Xiao Qingdao (小青岛 (little Qingdao); other name: Qin Dao) is an island in Qingdao, Shandong, China. It is located in the southeast of Zhan Qiao pier.

Xiao Qingdao was a restricted military area until 1897. During the German occupation in the 1900s, they named "Qingdao" for their leased territory. Germans named the islet "Arcona Island" (German: Arcona Insel) after the cruiser Arcona, whose name itself derived from Cape Arkona on Rügen.

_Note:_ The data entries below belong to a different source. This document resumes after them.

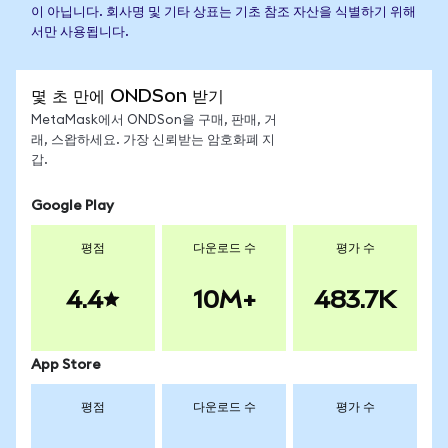
이 아닙니다. 회사명 및 기타 상표는 기초 참조 자산을 식별하기 위해
서만 사용됩니다.
몇 초 만에 ONDSon 받기
MetaMask에서 ONDSon을 구매, 판매, 거
래, 스왑하세요. 가장 신뢰받는 암호화폐 지
갑.
Google Play
평점
다운로드 수
평가 수
4.4
10M+
483.7K
App Store
평점
다운로드 수
평가 수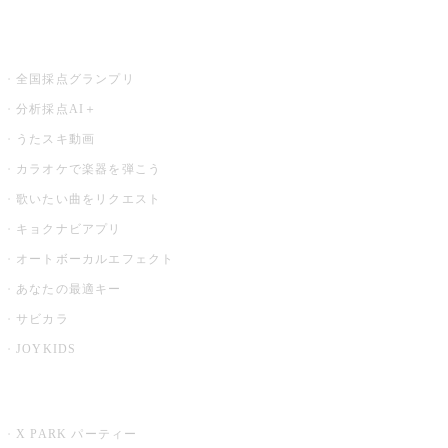
お店でもっと楽しむ
全国採点グランプリ
分析採点AI＋
うたスキ動画
カラオケで楽器を弾こう
歌いたい曲をリクエスト
キョクナビアプリ
オートボーカルエフェクト
あなたの最適キー
サビカラ
JOYKIDS
X PARK
X PARK パーティー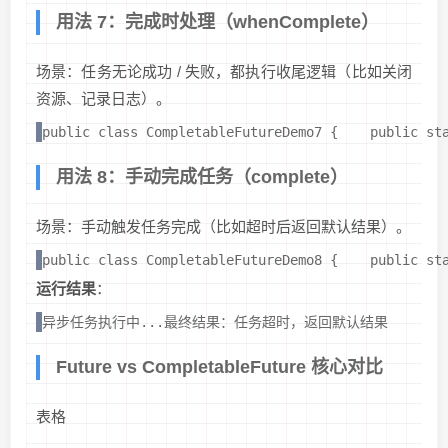
用法 7：完成时处理（whenComplete）
场景：任务无论成功 / 失败，都执行收尾逻辑（比如关闭
资源、记录日志）。
public class CompletableFutureDemo7 {    public st
用法 8：手动完成任务（complete）
场景：手动触发任务完成（比如超时后返回默认结果）。
public class CompletableFutureDemo8 {    public st
运行结果
：
异步任务执行中...最终结果：任务超时，返回默认结果
Future vs CompletableFuture 核心对比
表格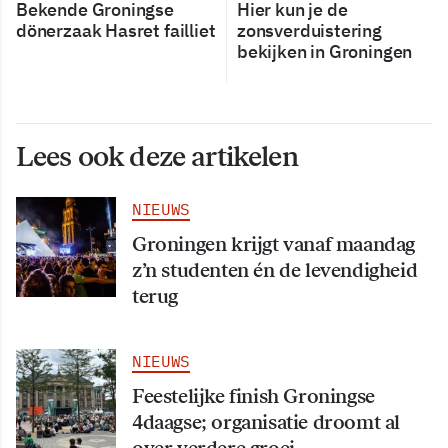
Bekende Groningse
Hier kun je de
dönerzaak Hasret failliet
zonsverduistering
bekijken in Groningen
Lees ook deze artikelen
NIEUWS
Groningen krijgt vanaf maandag
z’n studenten én de levendigheid
terug
NIEUWS
Feestelijke finish Groningse
4daagse; organisatie droomt al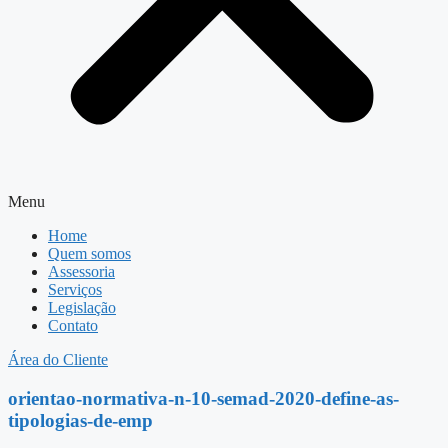
Menu
Home
Quem somos
Assessoria
Serviços
Legislação
Contato
Área do Cliente
orientao-normativa-n-10-semad-2020-define-as-
tipologias-de-emp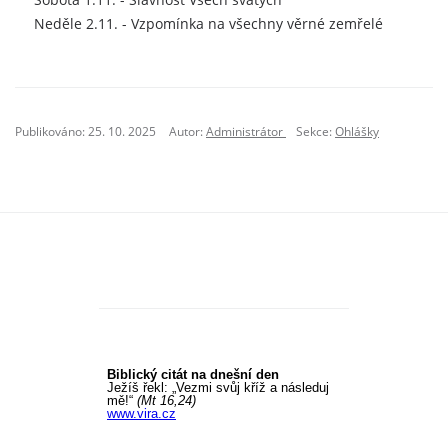
Neděle 2.11. - Vzpomínka na všechny věrné zemřelé
Publikováno: 25. 10. 2025
Autor:
Administrátor
Sekce:
Ohlášky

However, hand-drawn Chinese maps of Qingdao from the 1900s continued to label the islet as “Qingdao.” In 1904, the harbor department of the Governor’s Office constructed on it a 12.5-meter-tall, white-marble, octagonal pyramidal lighthouse, which is today’s Xiaoqingdao Lighthouse. After 1914, the Japanese attacked Jiaozhou Bay and occupied it, and afterwards they renamed Xiao Qingdao to "Kato Island" (加藤島), named after IJN admiral Katō Sadakichi.

Local people named this island "Xiao Qingdao" because it is a small island. "Xiao" means small in Chinese. The area of Xiao Qingdao is 0.024 square kilometers and 17 meters above sea level. Also they called it "Qin Dao" because the shape of the island looks like an ancient musical instrument.